• [THE TASK] Starting with the first line of the records and going on through the line with "Schaefer, M.B. (1957)", lay out those lines as a JSON list of strings, one string per line, with blank lines left out.

(Stored data entries)
* * * * *

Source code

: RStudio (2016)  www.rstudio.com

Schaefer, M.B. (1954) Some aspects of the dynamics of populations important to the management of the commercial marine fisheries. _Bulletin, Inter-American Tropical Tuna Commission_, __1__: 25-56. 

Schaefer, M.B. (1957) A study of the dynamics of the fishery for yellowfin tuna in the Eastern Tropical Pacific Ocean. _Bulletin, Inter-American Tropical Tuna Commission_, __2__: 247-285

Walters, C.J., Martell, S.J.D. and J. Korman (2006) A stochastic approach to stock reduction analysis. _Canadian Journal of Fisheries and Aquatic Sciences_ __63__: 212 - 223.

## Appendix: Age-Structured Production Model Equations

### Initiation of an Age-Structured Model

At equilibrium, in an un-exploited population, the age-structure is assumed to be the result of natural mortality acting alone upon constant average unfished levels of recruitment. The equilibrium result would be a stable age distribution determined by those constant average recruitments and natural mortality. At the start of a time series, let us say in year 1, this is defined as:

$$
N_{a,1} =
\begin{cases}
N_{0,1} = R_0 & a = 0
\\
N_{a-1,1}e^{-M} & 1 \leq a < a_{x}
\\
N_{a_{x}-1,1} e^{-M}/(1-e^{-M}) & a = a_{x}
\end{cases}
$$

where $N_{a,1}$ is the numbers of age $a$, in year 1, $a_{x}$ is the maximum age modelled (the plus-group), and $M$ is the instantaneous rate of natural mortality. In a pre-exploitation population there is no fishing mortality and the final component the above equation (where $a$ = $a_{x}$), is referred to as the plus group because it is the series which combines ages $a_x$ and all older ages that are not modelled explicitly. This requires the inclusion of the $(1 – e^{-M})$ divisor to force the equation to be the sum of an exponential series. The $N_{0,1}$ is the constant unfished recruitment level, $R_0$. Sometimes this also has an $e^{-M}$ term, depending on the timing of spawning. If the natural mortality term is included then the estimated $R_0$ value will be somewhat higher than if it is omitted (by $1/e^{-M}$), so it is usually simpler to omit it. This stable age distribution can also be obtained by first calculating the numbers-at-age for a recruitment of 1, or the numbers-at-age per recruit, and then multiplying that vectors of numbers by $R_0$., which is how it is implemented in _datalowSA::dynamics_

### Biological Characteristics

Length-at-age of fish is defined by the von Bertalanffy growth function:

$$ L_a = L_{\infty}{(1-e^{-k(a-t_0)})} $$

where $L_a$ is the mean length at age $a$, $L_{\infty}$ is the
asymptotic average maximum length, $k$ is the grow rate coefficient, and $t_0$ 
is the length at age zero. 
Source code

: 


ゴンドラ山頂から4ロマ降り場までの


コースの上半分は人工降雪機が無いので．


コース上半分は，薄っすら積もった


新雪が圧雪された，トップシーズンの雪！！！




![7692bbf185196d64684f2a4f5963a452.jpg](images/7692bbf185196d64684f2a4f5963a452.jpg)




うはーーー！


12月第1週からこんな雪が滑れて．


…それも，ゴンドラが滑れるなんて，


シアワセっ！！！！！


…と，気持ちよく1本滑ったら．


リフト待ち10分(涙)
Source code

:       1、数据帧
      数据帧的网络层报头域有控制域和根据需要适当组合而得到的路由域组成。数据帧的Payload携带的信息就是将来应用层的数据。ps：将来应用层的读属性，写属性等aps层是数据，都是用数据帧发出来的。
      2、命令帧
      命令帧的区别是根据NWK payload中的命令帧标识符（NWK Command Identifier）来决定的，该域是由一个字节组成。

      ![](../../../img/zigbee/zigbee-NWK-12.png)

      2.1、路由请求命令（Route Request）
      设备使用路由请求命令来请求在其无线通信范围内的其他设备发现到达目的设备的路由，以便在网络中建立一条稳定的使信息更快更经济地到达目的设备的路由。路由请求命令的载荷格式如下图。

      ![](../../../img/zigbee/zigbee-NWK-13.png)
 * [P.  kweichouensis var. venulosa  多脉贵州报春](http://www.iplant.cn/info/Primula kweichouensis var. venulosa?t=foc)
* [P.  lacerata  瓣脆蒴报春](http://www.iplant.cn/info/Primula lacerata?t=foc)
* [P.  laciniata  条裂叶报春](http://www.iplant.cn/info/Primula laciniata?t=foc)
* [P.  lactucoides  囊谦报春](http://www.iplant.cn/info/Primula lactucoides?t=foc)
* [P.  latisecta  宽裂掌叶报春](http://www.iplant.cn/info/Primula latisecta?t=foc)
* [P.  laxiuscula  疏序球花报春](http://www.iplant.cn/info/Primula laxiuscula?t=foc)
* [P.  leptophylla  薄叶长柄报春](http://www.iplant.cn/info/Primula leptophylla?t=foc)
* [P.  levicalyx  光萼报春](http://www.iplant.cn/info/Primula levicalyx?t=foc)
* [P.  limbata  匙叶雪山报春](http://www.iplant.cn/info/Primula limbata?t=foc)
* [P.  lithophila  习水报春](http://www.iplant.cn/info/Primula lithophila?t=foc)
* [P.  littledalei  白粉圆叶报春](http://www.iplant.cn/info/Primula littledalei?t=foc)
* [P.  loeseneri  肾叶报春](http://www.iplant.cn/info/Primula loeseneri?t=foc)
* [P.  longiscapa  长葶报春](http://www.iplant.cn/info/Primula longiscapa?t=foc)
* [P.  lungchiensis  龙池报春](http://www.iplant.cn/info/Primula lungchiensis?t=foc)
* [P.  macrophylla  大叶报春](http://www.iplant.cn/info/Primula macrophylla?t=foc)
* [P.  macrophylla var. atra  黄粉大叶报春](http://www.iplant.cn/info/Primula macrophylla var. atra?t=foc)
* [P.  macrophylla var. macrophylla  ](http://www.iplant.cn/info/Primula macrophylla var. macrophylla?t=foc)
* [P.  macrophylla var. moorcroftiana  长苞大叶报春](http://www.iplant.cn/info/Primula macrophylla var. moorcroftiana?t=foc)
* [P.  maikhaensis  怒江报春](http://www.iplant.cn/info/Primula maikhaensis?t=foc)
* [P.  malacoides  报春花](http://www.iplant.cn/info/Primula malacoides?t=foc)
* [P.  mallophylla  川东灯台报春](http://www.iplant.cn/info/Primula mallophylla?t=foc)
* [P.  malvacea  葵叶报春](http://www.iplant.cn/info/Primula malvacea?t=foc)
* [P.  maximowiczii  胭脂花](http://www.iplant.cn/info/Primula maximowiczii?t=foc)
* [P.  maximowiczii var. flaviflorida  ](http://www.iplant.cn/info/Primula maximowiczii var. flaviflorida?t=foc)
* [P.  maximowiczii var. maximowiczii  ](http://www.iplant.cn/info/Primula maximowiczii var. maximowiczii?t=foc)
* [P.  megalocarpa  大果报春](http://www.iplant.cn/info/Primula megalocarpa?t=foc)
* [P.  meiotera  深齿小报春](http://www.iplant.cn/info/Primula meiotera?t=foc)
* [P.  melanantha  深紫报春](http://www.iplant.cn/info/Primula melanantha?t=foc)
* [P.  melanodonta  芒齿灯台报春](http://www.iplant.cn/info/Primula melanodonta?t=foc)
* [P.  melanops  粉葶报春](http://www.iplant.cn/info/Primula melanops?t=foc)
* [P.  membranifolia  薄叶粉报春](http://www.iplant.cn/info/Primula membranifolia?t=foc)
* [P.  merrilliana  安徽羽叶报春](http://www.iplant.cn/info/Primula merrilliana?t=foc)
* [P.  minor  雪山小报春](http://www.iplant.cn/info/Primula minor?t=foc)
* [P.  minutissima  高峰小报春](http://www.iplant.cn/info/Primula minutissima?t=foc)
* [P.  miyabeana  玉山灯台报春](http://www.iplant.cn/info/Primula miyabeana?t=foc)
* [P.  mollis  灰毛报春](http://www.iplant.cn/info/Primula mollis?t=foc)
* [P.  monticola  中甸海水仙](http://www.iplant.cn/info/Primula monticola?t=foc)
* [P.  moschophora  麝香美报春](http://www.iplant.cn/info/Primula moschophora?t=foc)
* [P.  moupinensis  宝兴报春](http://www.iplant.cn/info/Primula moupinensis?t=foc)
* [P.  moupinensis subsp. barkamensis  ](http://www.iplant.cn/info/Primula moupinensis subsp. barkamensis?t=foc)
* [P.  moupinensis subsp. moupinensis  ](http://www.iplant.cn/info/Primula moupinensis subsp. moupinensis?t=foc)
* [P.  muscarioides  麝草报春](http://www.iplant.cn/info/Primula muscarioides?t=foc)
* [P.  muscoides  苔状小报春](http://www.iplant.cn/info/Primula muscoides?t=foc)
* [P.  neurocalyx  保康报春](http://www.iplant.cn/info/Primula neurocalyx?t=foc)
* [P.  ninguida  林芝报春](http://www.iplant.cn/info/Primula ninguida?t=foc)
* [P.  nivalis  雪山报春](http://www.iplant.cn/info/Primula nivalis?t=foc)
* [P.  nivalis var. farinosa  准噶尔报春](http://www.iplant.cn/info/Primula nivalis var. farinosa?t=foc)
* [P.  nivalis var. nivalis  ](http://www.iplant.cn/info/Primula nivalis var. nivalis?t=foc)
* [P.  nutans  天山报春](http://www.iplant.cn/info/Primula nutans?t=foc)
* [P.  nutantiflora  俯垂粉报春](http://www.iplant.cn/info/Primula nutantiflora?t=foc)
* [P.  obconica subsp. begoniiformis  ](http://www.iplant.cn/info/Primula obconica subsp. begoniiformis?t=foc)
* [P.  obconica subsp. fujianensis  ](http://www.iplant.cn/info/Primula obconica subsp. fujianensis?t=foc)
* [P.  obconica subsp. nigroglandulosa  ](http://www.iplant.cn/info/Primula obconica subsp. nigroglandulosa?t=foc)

* * * * *

• [ANSWER TO THIS TASK]
[
  "Source code",
  ": RStudio (2016)  www.rstudio.com",
  "Schaefer, M.B. (1954) Some aspects of the dynamics of populations important to the management of the commercial marine fisheries. _Bulletin, Inter-American Tropical Tuna Commission_, __1__: 25-56. ",
  "Schaefer, M.B. (1957) A study of the dynamics of the fishery for yellowfin tuna in the Eastern Tropical Pacific Ocean. _Bulletin, Inter-American Tropical Tuna Commission_, __2__: 247-285"
]